Jordan's King Says Moving U.S. Embassy to Jerusalem Will Cause Terrorism and Despair

People near the Dome of the Rock on the compound known to Muslims as the Noble Sanctuary and to Jews as the Temple Mount, in Jerusalem’s Old City. Moving the U.S. Embassy in Israel from Tel Aviv to Jerusalem would provoke extremists and cause anguish across the already volatile Middle East, Jordan’s King Abdullah II warned on Friday. Reuters

Moving the U.S. Embassy in Israel from Tel Aviv to Jerusalem would provoke extremists and cause anguish across the already volatile Middle East, Jordan's King Abdullah II warned on Friday.

"Moving the embassy at this stage will have repercussions in the Palestinian, Arab and Islamic arenas and threatens the two-state solution," King Abdullah told U.S. congressmen during a meeting, adding that the decision would be exploited by terrorists and used "to stoke anger, frustration and despair to spread their ideologies."

The president will allegedly announce the decision to move the embassy on Wednesday, although it hasn't been confirmed officially.

"The president has always said it is a matter of when, not if," a White House spokesman said in a statement.

While for the past 20 years, Congress and successive administrations have expressed a willingness to move our embassy, @POTUS Trump is actively considering when and how to move the American Embassy in Israel from Tel Aviv to Jerusalem. #70toIsraelUN

— Vice President Mike Pence (@VP) November 28, 2017

Moving the U.S. Embassy to Jerusalem is extremely controversial because it would imply that the U.S. recognizes Jerusalem as the capital of Israel. Currently, Israel controls all of the city of Jerusalem. But half of the city has long been envisioned as the future capital of a Palestinian state, if a two-state solution were reached between Israel and Palestine.

Jerusalem was divided into eastern and western sections from 1949 until 1967. Splitting control of the city, which is sacred to both Jews and Arabs, has been a fundamental part of most major Middle East peace plans.

"Both the Palestinian Authority and many Arab states, meanwhile, maintain that all of Jerusalem should be subject to permanent status negotiations and that East Jerusalem should be the capital of any future Palestinian state," Scott Anderson and Yishai Schwartz wrote in a piece for the national security website Lawfare.

"While positions within the international community vary, most foreign states have—like the United States—declined to take a position on who has sovereignty over Jerusalem and instead favor either negotiations to resolve this issue or international administration."

63% of Americans oppose moving the US embassy from Tel Aviv to Jerusalem

— Brookings Institution (@BrookingsInst) December 1, 2017

Experts say that moving the U.S. embassy to Jerusalem would dash any hopes that a two-state solution could one day be reached.
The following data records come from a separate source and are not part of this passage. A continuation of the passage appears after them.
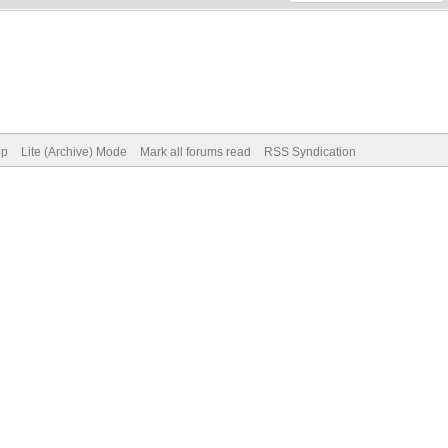
op
Lite (Archive) Mode
Mark all forums read
RSS Syndication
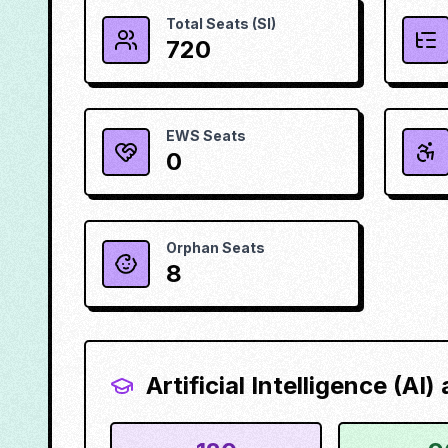
Total Seats (SI)
720
EWS Seats
0
Orphan Seats
8
Artificial Intelligence (AI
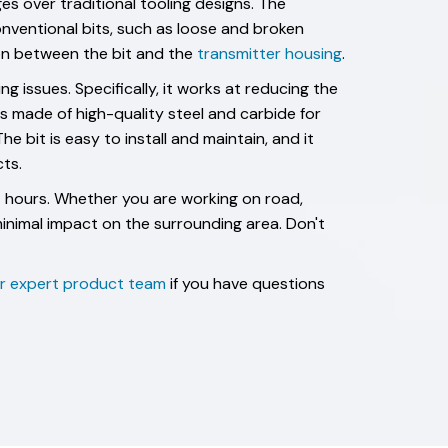
es over traditional tooling designs. The
nventional bits, such as loose and broken
ion between the bit and the
transmitter housing
.
 issues. Specifically, it works at reducing the
is made of high-quality steel and carbide for
e bit is easy to install and maintain, and it
ts.
24 hours. Whether you are working on road,
minimal impact on the surrounding area. Don't
ur expert product team
if you have questions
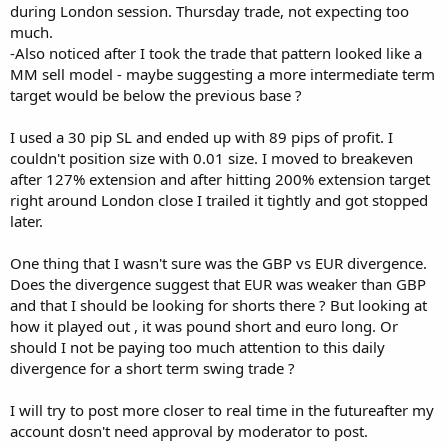
during London session. Thursday trade, not expecting too
much.
-Also noticed after I took the trade that pattern looked like a
MM sell model - maybe suggesting a more intermediate term
target would be below the previous base ?
I used a 30 pip SL and ended up with 89 pips of profit. I
couldn't position size with 0.01 size. I moved to breakeven
after 127% extension and after hitting 200% extension target
right around London close I trailed it tightly and got stopped
later.
One thing that I wasn't sure was the GBP vs EUR divergence.
Does the divergence suggest that EUR was weaker than GBP
and that I should be looking for shorts there ? But looking at
how it played out , it was pound short and euro long. Or
should I not be paying too much attention to this daily
divergence for a short term swing trade ?
I will try to post more closer to real time in the futureafter my
account dosn't need approval by moderator to post.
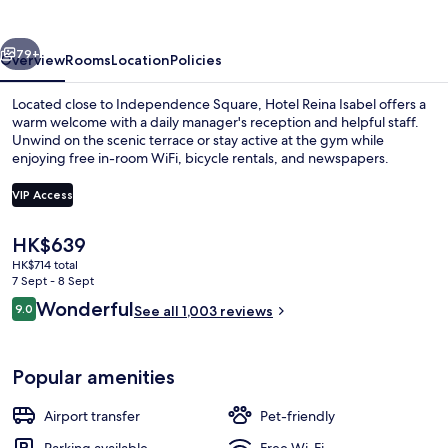
vious
Next
79+
Overview
Rooms
Location
Policies
Located close to Independence Square, Hotel Reina Isabel offers a
warm welcome with a daily manager's reception and helpful staff.
Unwind on the scenic terrace or stay active at the gym while
enjoying free in-room WiFi, bicycle rentals, and newspapers.
VIP Access
The
HK$639
current
HK$714 total
Interior
price
7 Sept - 8 Sept
is
Reviews
Wonderful
9.0
See all 1,003 reviews
HK$639
9.0 out of 10
Popular amenities
Airport transfer
Pet-friendly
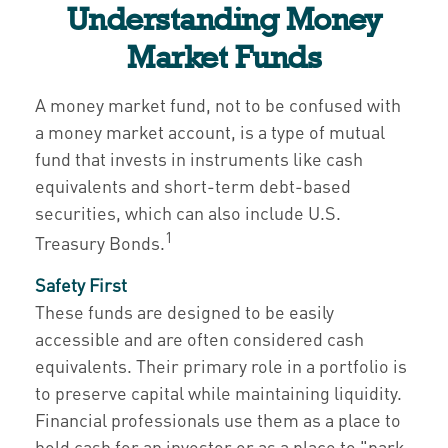
Understanding Money
Market Funds
A money market fund, not to be confused with
a money market account, is a type of mutual
fund that invests in instruments like cash
equivalents and short-term debt-based
securities, which can also include U.S.
1
Treasury Bonds.
Safety First
These funds are designed to be easily
accessible and are often considered cash
equivalents. Their primary role in a portfolio is
to preserve capital while maintaining liquidity.
Financial professionals use them as a place to
hold cash for an investor or as a place to "park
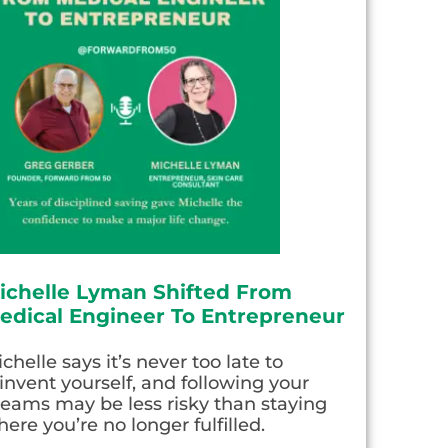
ichelle Lyman Shifted From
edical Engineer To Entrepreneur
chelle says it’s never too late to
invent yourself, and following your
eams may be less risky than staying
ere you’re no longer fulfilled.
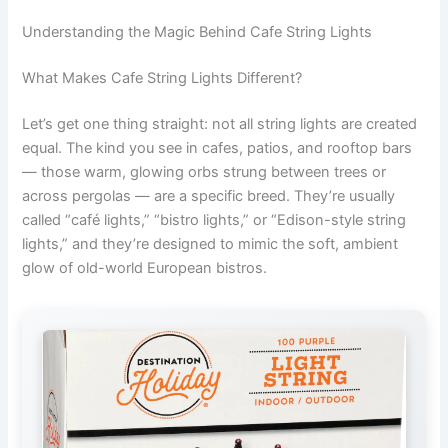
Understanding the Magic Behind Cafe String Lights
What Makes Cafe String Lights Different?
Let’s get one thing straight: not all string lights are created
equal. The kind you see in cafes, patios, and rooftop bars
— those warm, glowing orbs strung between trees or
across pergolas — are a specific breed. They’re usually
called “café lights,” “bistro lights,” or “Edison-style string
lights,” and they’re designed to mimic the soft, ambient
glow of old-world European bistros.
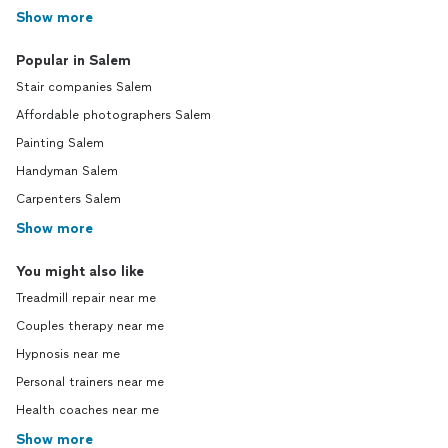
Show more
Popular in Salem
Stair companies Salem
Affordable photographers Salem
Painting Salem
Handyman Salem
Carpenters Salem
Show more
You might also like
Treadmill repair near me
Couples therapy near me
Hypnosis near me
Personal trainers near me
Health coaches near me
Show more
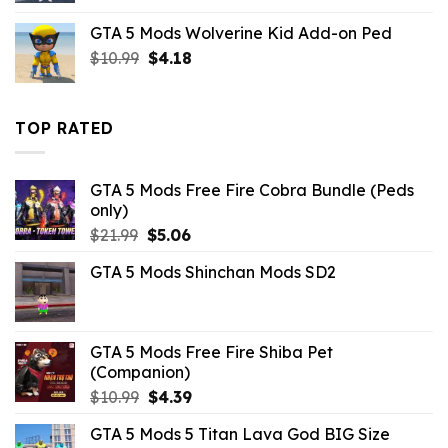
was:
is:
GTA 5 Mods Wolverine Kid Add-on Ped
$43.99.
$10.99.
Original
Current
$
10.99
$
4.18
price
price
was:
is:
$10.99.
$4.18.
TOP RATED
GTA 5 Mods Free Fire Cobra Bundle (Peds
only)
Original
Current
$
21.99
$
5.06
price
price
GTA 5 Mods Shinchan Mods SD2
was:
is:
$21.99.
$5.06.
GTA 5 Mods Free Fire Shiba Pet
(Companion)
Original
Current
$
10.99
$
4.39
price
price
GTA 5 Mods 5 Titan Lava God BIG Size
was:
is:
Jordan's King apparently agrees.

"There is no alternative to a two-state solution, which guarantees justice, freedom and stability," he told the Americans.

In 1995, Congress passed a law requiring that the U.S. move its embassy from Tel Aviv to Jerusalem, arguing that the U.S. should respect Israel's choice of Jerusalem as its capital. Every administration since, however, has resisted moving the embassy out of fear that it would alienate Arab allies, spark protests across the Middle East and damage the Israeli-Palestinian peace process. Instead, Presidents Clinton, Bush, and Obama used their presidential waiver every six months to avoid the embassy move.

Trump is the first U.S. president to consider making the move to Jerusalem. He has touted himself as a pro-Israel president, appointing his son-in-law Jared Kushner to head the Middle East peace process and even calling in question whether a two-state solution was necessary.